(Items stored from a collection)
──────────

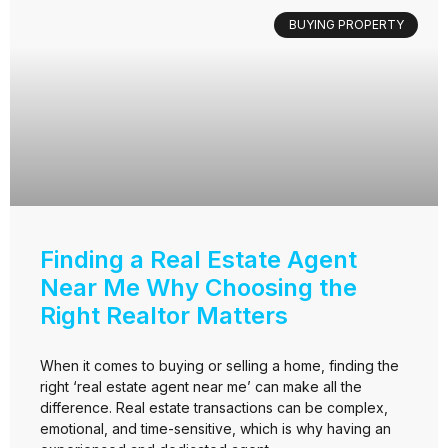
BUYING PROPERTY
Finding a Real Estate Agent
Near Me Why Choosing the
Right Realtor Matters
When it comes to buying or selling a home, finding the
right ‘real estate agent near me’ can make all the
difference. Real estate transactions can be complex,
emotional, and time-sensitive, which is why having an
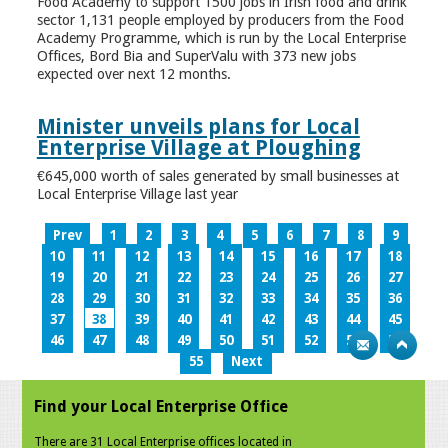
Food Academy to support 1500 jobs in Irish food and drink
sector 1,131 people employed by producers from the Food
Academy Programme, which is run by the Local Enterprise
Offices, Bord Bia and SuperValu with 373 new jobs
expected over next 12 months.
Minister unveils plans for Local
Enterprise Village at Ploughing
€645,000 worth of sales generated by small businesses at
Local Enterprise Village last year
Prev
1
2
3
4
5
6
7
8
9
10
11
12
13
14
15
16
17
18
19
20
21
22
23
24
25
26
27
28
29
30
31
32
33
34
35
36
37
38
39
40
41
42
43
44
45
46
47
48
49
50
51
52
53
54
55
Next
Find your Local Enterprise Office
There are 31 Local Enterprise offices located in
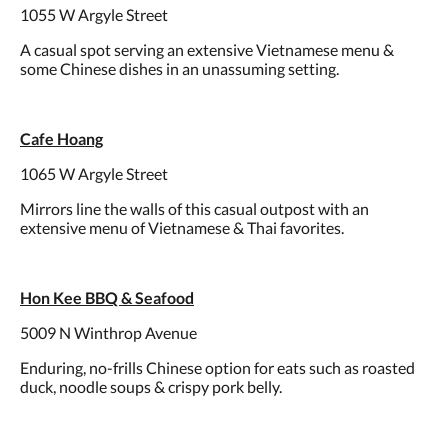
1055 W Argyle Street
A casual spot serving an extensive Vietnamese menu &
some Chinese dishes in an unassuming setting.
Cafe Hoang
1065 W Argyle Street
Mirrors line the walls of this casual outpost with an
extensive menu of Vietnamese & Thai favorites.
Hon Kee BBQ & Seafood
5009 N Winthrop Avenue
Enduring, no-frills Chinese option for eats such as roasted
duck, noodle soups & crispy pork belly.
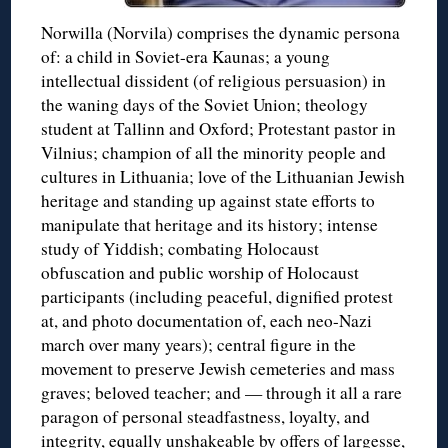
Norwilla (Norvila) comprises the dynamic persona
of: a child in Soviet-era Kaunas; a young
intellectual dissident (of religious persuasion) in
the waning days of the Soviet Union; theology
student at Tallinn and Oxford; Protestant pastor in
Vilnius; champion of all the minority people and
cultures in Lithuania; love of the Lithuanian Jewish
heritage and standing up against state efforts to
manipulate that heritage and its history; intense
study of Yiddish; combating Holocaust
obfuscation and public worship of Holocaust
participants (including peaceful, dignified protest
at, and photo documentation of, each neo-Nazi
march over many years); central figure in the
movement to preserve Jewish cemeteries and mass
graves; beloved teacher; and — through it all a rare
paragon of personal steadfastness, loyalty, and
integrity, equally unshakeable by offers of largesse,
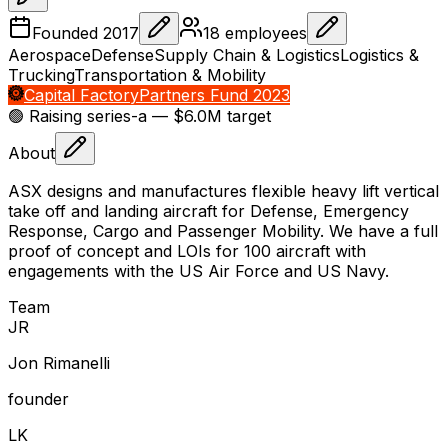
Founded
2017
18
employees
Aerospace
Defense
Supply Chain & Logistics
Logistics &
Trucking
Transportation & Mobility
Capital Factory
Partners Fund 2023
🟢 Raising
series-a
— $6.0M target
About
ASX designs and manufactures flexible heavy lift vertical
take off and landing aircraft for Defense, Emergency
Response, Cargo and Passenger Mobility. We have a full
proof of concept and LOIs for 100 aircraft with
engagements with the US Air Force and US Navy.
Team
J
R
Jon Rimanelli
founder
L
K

──────────

## ACTIVITY
Rename each "Argyle Street" to "Argyle St." in the text of every item above and keep everything else the same. Leave out the pictures.

## TASK RESULT
BUYING PROPERTY
Finding a Real Estate Agent
Near Me Why Choosing the
Right Realtor Matters
When it comes to buying or selling a home, finding the
right ‘real estate agent near me’ can make all the
difference. Real estate transactions can be complex,
emotional, and time-sensitive, which is why having an
Food Academy to support 1500 jobs in Irish food and drink
sector 1,131 people employed by producers from the Food
Academy Programme, which is run by the Local Enterprise
Offices, Bord Bia and SuperValu with 373 new jobs
expected over next 12 months.
Minister unveils plans for Local
Enterprise Village at Ploughing
€645,000 worth of sales generated by small businesses at
Local Enterprise Village last year
Prev
1
2
3
4
5
6
7
8
9
10
11
12
13
14
15
16
17
18
19
20
21
22
23
24
25
26
27
28
29
30
31
32
33
34
35
36
37
38
39
40
41
42
43
44
45
46
47
48
49
50
51
52
53
54
55
Next
Find your Local Enterprise Office
There are 31 Local Enterprise offices located in
1055 W Argyle St.
A casual spot serving an extensive Vietnamese menu &
some Chinese dishes in an unassuming setting.
Cafe Hoang
1065 W Argyle St.
Mirrors line the walls of this casual outpost with an
extensive menu of Vietnamese & Thai favorites.
Hon Kee BBQ & Seafood
5009 N Winthrop Avenue
Enduring, no-frills Chinese option for eats such as roasted
duck, noodle soups & crispy pork belly.
Norwilla (Norvila) comprises the dynamic persona
of: a child in Soviet-era Kaunas; a young
intellectual dissident (of religious persuasion) in
the waning days of the Soviet Union; theology
student at Tallinn and Oxford; Protestant pastor in
Vilnius; champion of all the minority people and
cultures in Lithuania; love of the Lithuanian Jewish
heritage and standing up against state efforts to
manipulate that heritage and its history; intense
study of Yiddish; combating Holocaust
obfuscation and public worship of Holocaust
participants (including peaceful, dignified protest
at, and photo documentation of, each neo-Nazi
march over many years); central figure in the
movement to preserve Jewish cemeteries and mass
graves; beloved teacher; and — through it all a rare
paragon of personal steadfastness, loyalty, and
integrity, equally unshakeable by offers of largesse,
Founded
2017
18
employees
Aerospace
Defense
Supply Chain & Logistics
Logistics &
Trucking
Transportation & Mobility
Capital Factory
Partners Fund 2023
🟢 Raising
series-a
— $6.0M target
About
ASX designs and manufactures flexible heavy lift vertical
take off and landing aircraft for Defense, Emergency
Response, Cargo and Passenger Mobility. We have a full
proof of concept and LOIs for 100 aircraft with
engagements with the US Air Force and US Navy.
Team
J
R
Jon Rimanelli
founder
L
K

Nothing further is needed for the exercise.